> _Material supplied_:
- - - - - - -

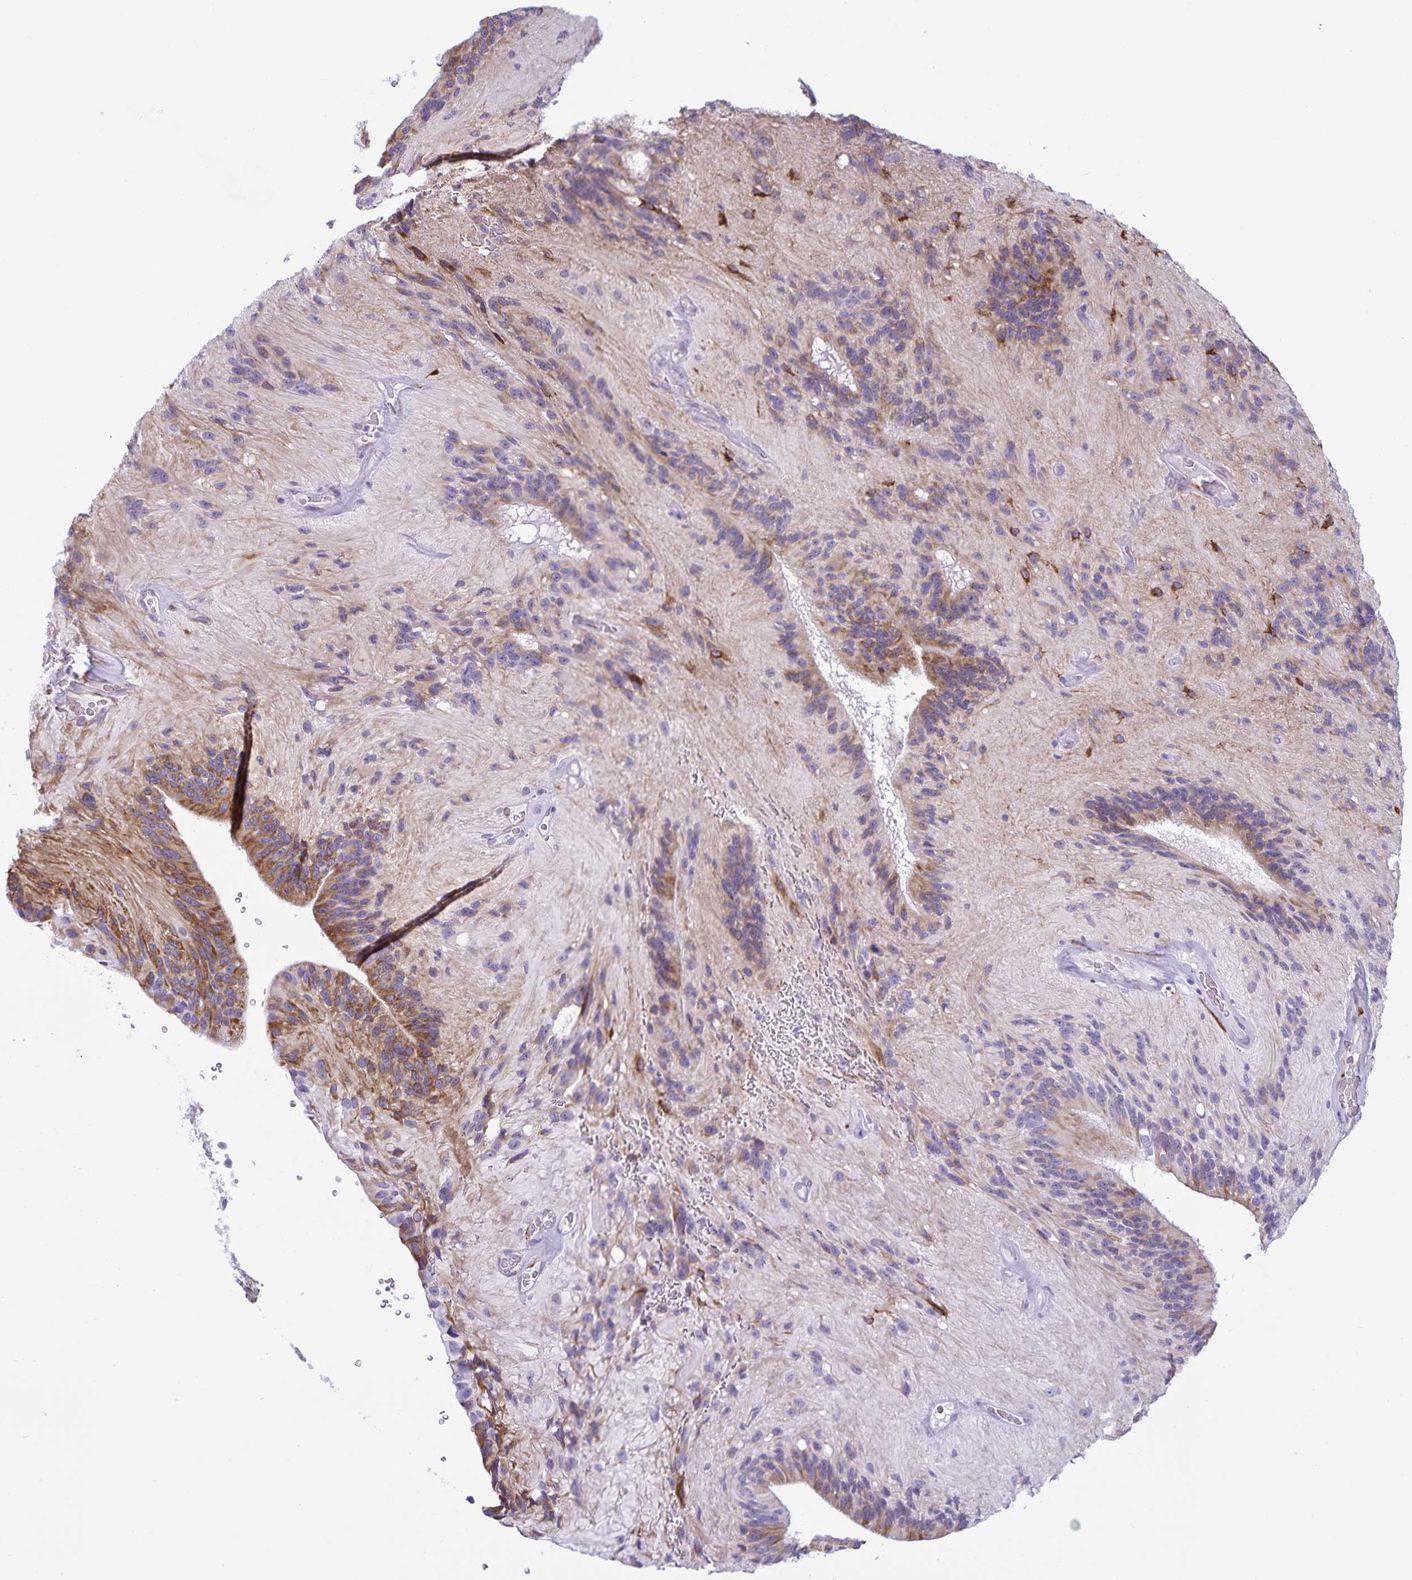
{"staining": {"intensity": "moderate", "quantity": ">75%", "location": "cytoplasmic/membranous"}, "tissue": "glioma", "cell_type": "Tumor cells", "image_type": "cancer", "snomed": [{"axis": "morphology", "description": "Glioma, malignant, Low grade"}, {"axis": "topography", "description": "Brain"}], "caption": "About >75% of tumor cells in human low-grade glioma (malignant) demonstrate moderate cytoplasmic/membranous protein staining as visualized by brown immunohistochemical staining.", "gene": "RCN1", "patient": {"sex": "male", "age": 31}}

- - - - - - -

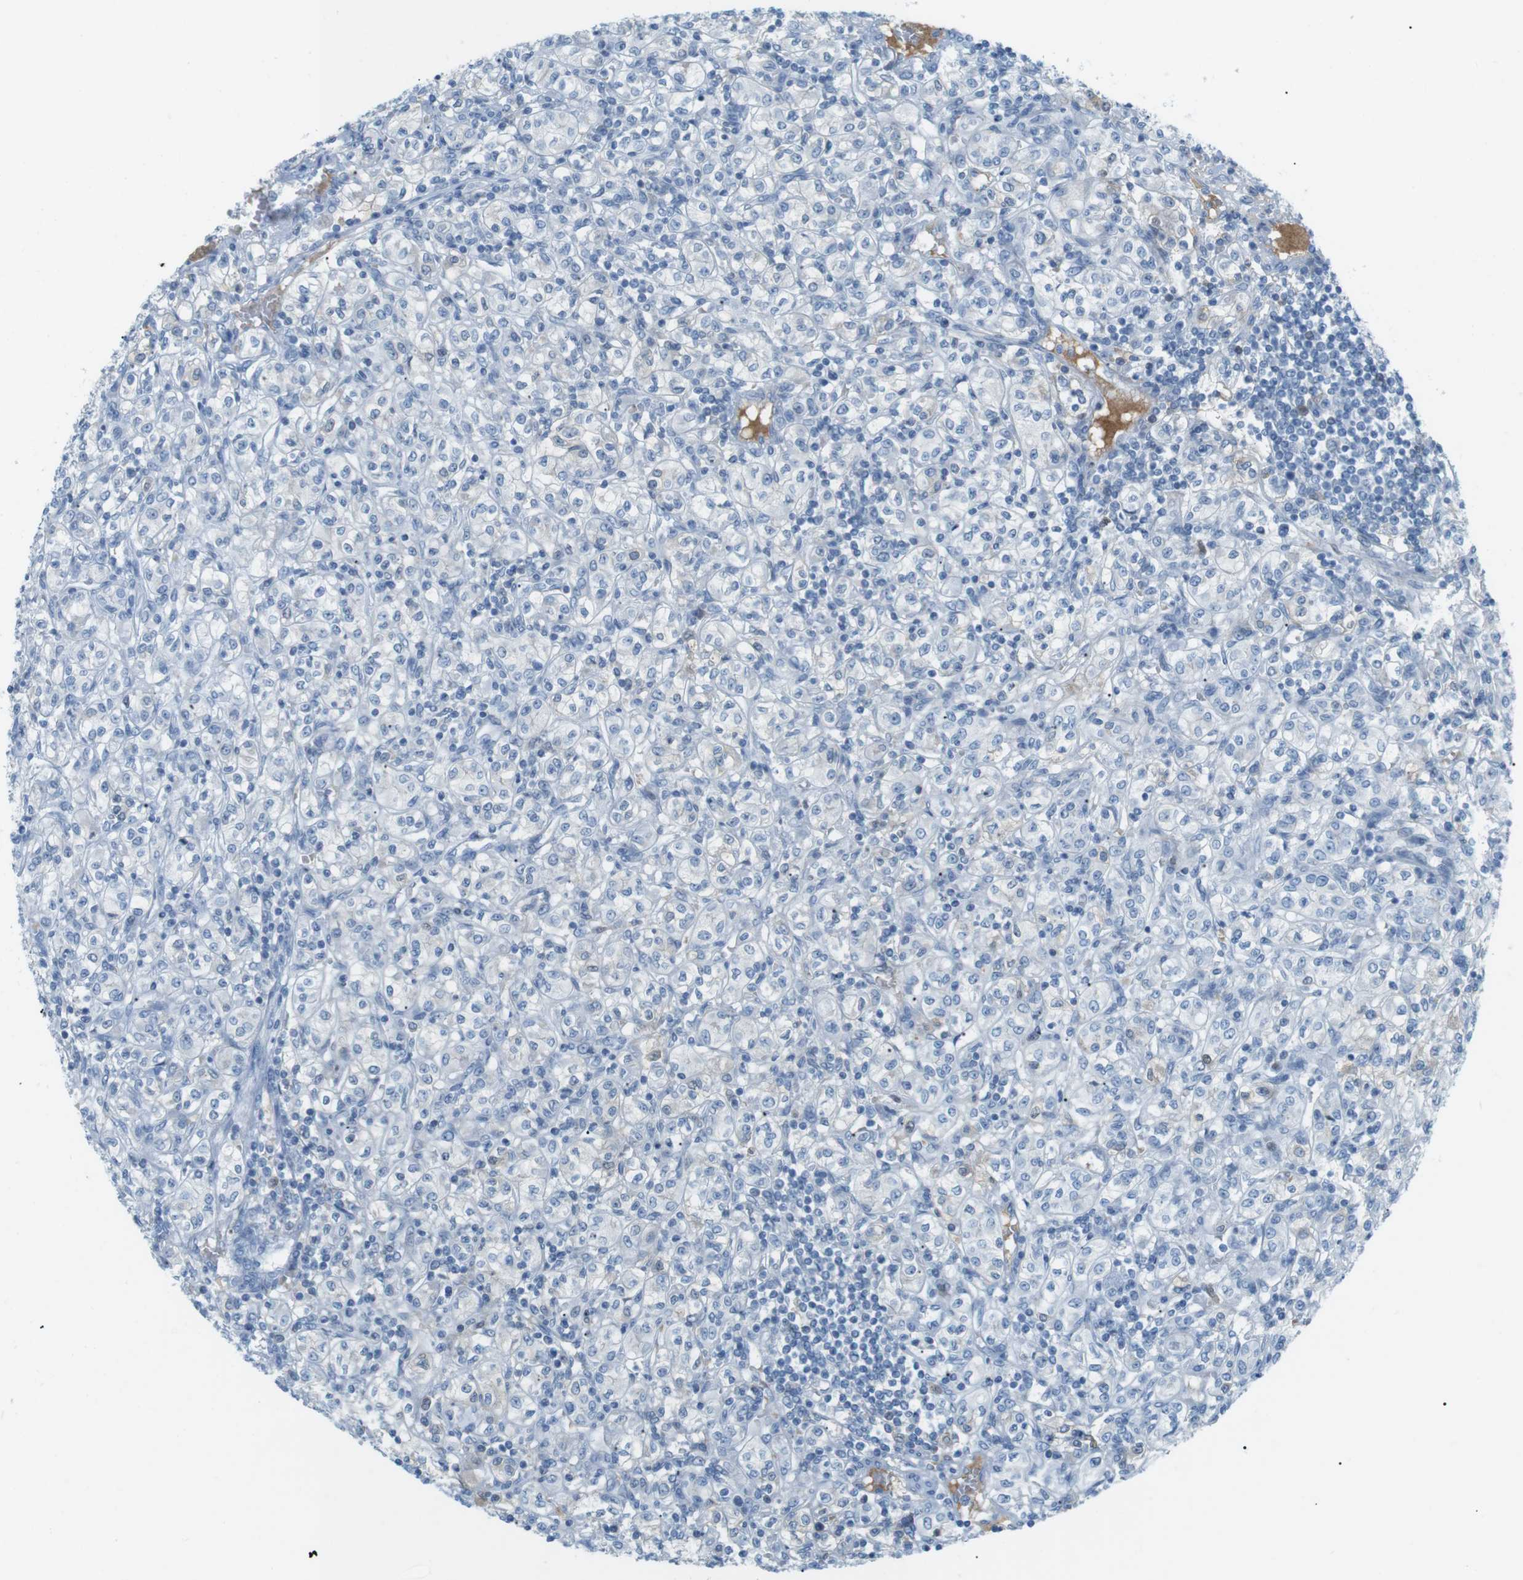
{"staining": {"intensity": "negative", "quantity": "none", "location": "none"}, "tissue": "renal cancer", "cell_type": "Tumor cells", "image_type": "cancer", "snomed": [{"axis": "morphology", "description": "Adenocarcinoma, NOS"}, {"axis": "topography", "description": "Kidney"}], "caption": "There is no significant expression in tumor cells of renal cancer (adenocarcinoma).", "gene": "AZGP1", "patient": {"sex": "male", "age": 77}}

- - - - - - -

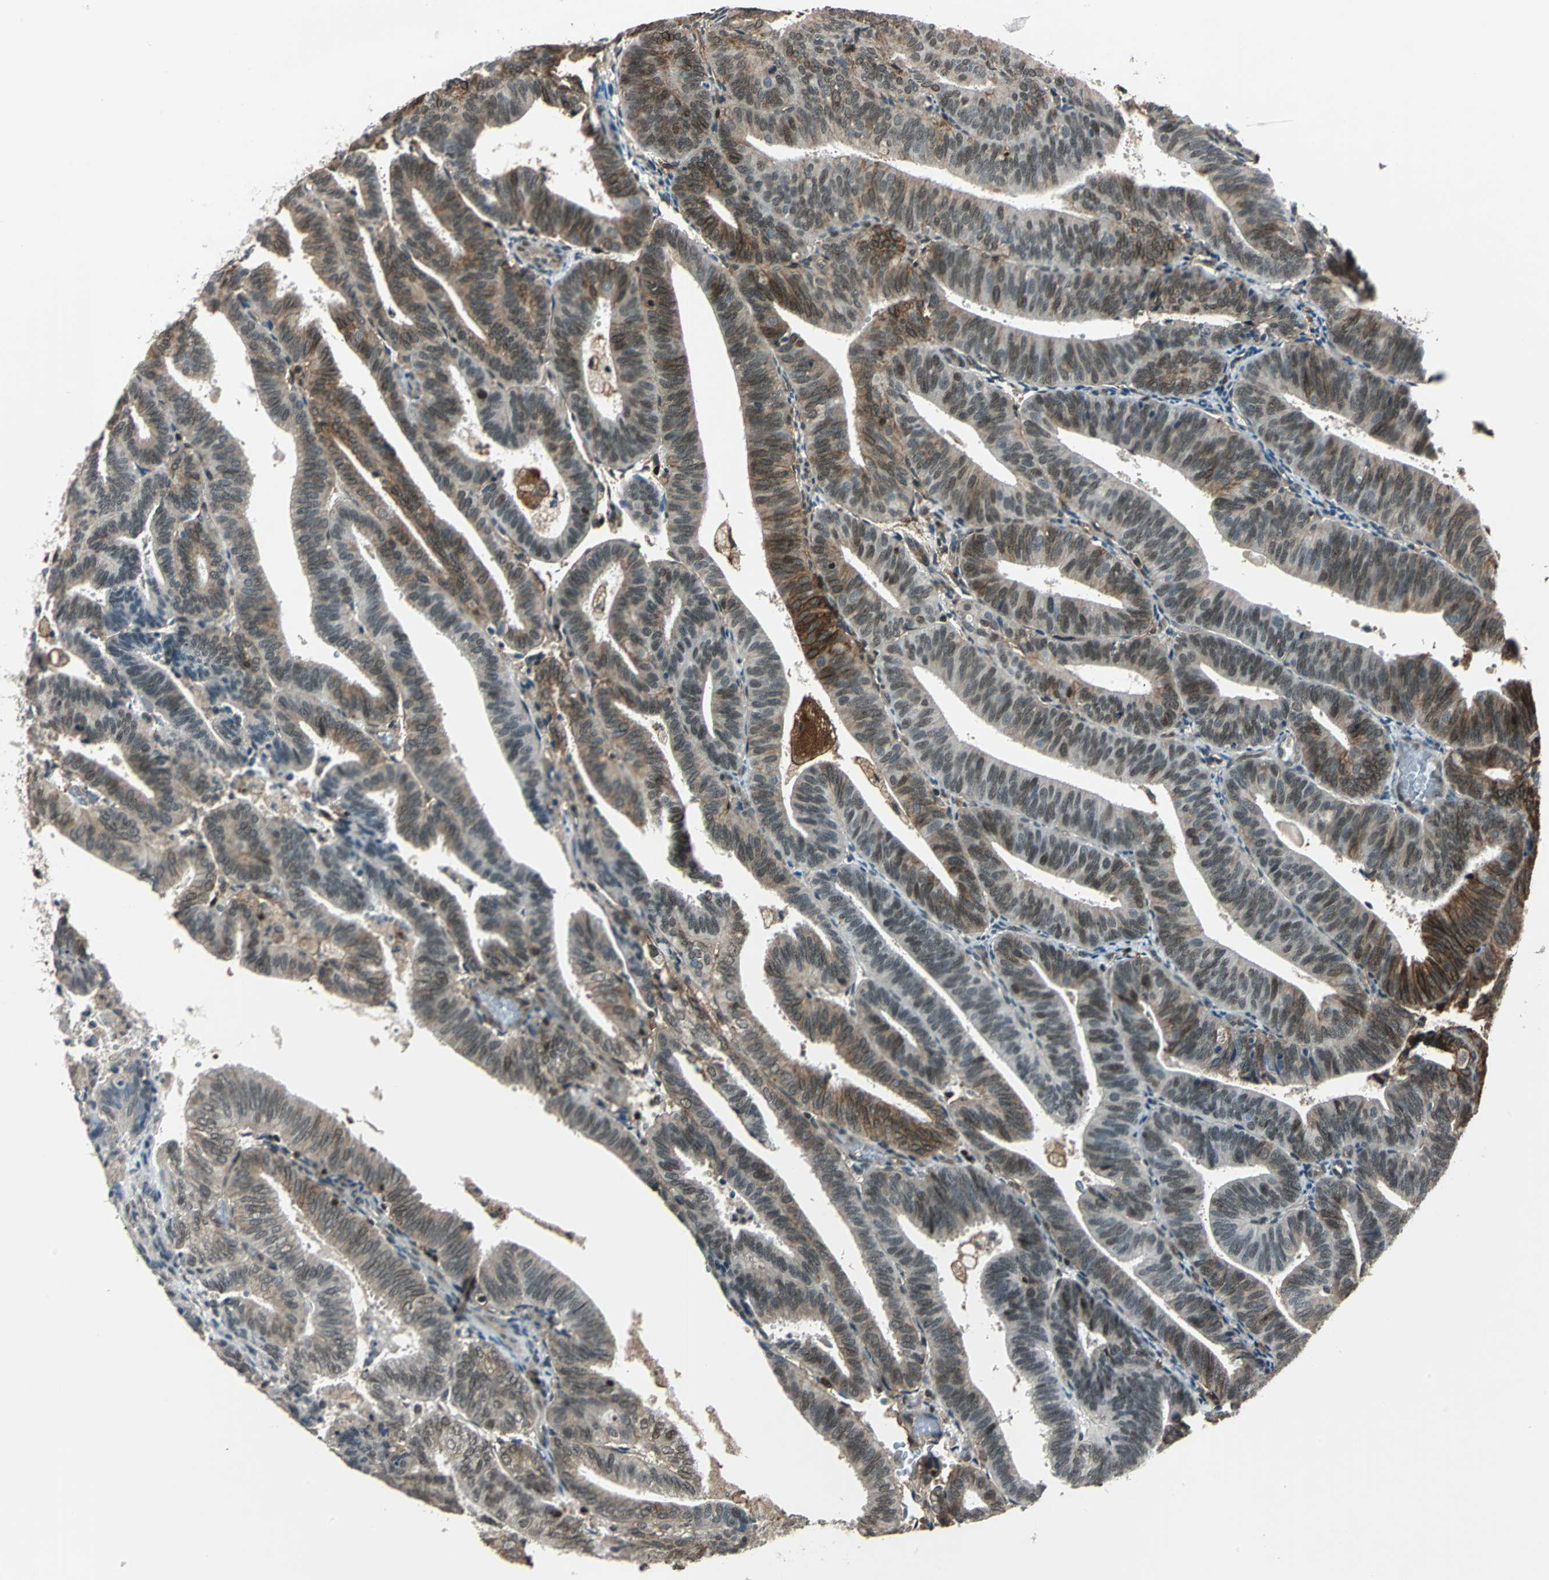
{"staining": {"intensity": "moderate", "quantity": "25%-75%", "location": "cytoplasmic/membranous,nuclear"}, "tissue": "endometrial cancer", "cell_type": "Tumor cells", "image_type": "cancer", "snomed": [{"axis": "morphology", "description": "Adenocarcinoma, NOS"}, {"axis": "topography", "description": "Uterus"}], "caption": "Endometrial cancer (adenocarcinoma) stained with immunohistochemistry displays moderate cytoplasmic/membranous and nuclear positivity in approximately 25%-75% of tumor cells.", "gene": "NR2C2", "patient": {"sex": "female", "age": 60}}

- - - - - - -

> _Task brief_: Look through the listing above and copy each line with the word "Adenocarcinoma" in it.

> _Result for this exercise_:
{"staining": {"intensity": "negative", "quantity": "none", "location": "none"}, "tissue": "renal cancer", "cell_type": "Tumor cells", "image_type": "cancer", "snomed": [{"axis": "morphology", "description": "Adenocarcinoma, NOS"}, {"axis": "topography", "description": "Kidney"}], "caption": "There is no significant expression in tumor cells of renal cancer (adenocarcinoma).", "gene": "AZGP1", "patient": {"sex": "male", "age": 77}}
{"staining": {"intensity": "moderate", "quantity": "25%-75%", "location": "cytoplasmic/membranous,nuclear"}, "tissue": "endometrial cancer", "cell_type": "Tumor cells", "image_type": "cancer", "snomed": [{"axis": "morphology", "description": "Adenocarcinoma, NOS"}, {"axis": "topography", "description": "Uterus"}], "caption": "Endometrial cancer (adenocarcinoma) stained with immunohistochemistry displays moderate cytoplasmic/membranous and nuclear positivity in approximately 25%-75% of tumor cells.", "gene": "NR2C2", "patient": {"sex": "female", "age": 60}}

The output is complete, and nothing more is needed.